Assigned task 1 - Copy out the entire passage on Robert Themptander without any changes.

Excerpt provided -
☆ ☆ ☆ ☆

Prime Minister of Sweden
- In office 16 May 1884 – 6 February 1888
- Monarch: Oscar II
- Preceded by: Carl Johan Thyselius
- Succeeded by: Gillis Bildt

Personal details
- Born: Oscar Robert Themptander 14 February 1844 Stockholm, Sweden
- Died: 30 January 1897 (aged 52) Stockholm, Sweden
- Party: Independent liberal
- Spouse: Frida Dahlberg
- Alma mater: Uppsala University

= Robert Themptander =

Swedish politician (1844–1897)

Oscar Robert Themptander (14 February 1844 - 30 January 1897) was a Swedish politician and public official who was Prime Minister of Sweden from 1884 to 1888 during the reign of King Oscar II, and Governor of Stockholm County from 1888 to 1896. He was also minister for finance.

At the age of 40 years and 92 days, Themptander is the youngest person to become Prime Minister in Swedish history. His death at the age of 52 years and 351 days makes him also the youngest prime minister at his death.

☆ ☆ ☆ ☆

Assigned task 2 - Reproduce word for word everything in the entries from the line containing "информационных систем" down to the line containing "Пресс-релизы", both of those lines included.

☆ ☆ ☆ ☆

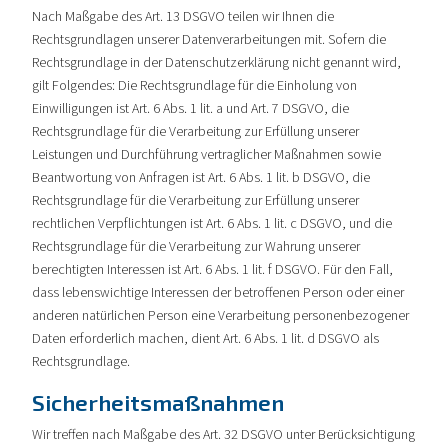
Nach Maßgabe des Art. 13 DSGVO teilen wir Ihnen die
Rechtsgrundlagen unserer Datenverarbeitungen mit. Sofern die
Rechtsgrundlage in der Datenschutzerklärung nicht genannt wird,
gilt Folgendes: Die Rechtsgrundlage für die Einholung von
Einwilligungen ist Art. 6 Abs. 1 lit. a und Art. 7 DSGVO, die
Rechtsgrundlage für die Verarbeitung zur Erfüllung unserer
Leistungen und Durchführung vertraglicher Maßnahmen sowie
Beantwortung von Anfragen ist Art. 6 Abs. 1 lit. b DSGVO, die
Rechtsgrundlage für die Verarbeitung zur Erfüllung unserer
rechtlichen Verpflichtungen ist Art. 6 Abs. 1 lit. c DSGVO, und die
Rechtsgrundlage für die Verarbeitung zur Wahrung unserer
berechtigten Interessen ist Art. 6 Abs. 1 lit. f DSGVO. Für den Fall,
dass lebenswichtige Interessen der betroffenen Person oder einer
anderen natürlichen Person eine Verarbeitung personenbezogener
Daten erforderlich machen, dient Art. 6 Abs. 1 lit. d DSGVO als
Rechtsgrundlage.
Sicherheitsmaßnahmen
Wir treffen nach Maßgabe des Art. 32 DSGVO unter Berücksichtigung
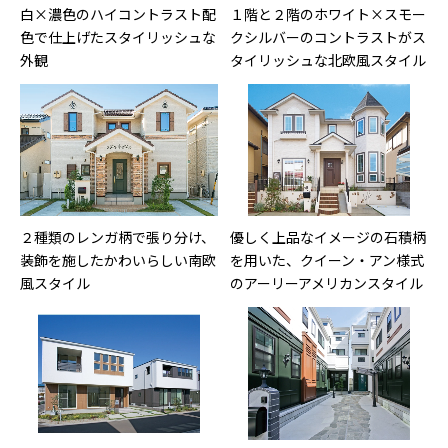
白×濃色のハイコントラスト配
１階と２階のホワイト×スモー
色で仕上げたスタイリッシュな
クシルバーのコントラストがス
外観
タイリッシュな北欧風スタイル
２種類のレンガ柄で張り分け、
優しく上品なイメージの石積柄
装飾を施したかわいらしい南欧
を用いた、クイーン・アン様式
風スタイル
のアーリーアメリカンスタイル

☆ ☆ ☆ ☆

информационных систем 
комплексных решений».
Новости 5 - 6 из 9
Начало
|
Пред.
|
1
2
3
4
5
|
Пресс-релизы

☆ ☆ ☆ ☆

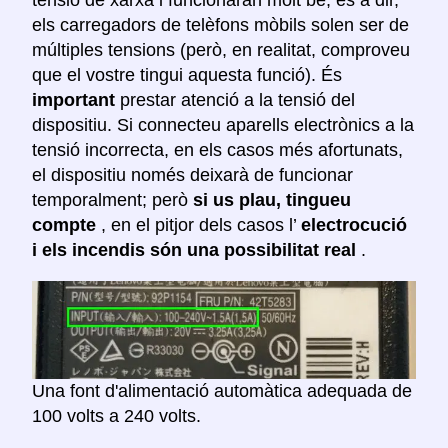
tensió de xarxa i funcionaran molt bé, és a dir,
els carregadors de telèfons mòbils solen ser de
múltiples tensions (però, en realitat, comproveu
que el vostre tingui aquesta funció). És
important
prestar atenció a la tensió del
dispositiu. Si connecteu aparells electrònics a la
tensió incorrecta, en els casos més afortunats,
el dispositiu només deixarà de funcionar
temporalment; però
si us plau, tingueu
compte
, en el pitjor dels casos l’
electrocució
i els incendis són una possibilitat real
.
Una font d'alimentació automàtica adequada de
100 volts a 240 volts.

☆ ☆ ☆ ☆

Expected output 1 -
Prime Minister of Sweden
- In office 16 May 1884 – 6 February 1888
- Monarch: Oscar II
- Preceded by: Carl Johan Thyselius
- Succeeded by: Gillis Bildt

Personal details
- Born: Oscar Robert Themptander 14 February 1844 Stockholm, Sweden
- Died: 30 January 1897 (aged 52) Stockholm, Sweden
- Party: Independent liberal
- Spouse: Frida Dahlberg
- Alma mater: Uppsala University

= Robert Themptander =

Swedish politician (1844–1897)

Oscar Robert Themptander (14 February 1844 - 30 January 1897) was a Swedish politician and public official who was Prime Minister of Sweden from 1884 to 1888 during the reign of King Oscar II, and Governor of Stockholm County from 1888 to 1896. He was also minister for finance.

At the age of 40 years and 92 days, Themptander is the youngest person to become Prime Minister in Swedish history. His death at the age of 52 years and 351 days makes him also the youngest prime minister at his death.

Expected output 2 -
информационных систем 
комплексных решений».
Новости 5 - 6 из 9
Начало
|
Пред.
|
1
2
3
4
5
|
Пресс-релизы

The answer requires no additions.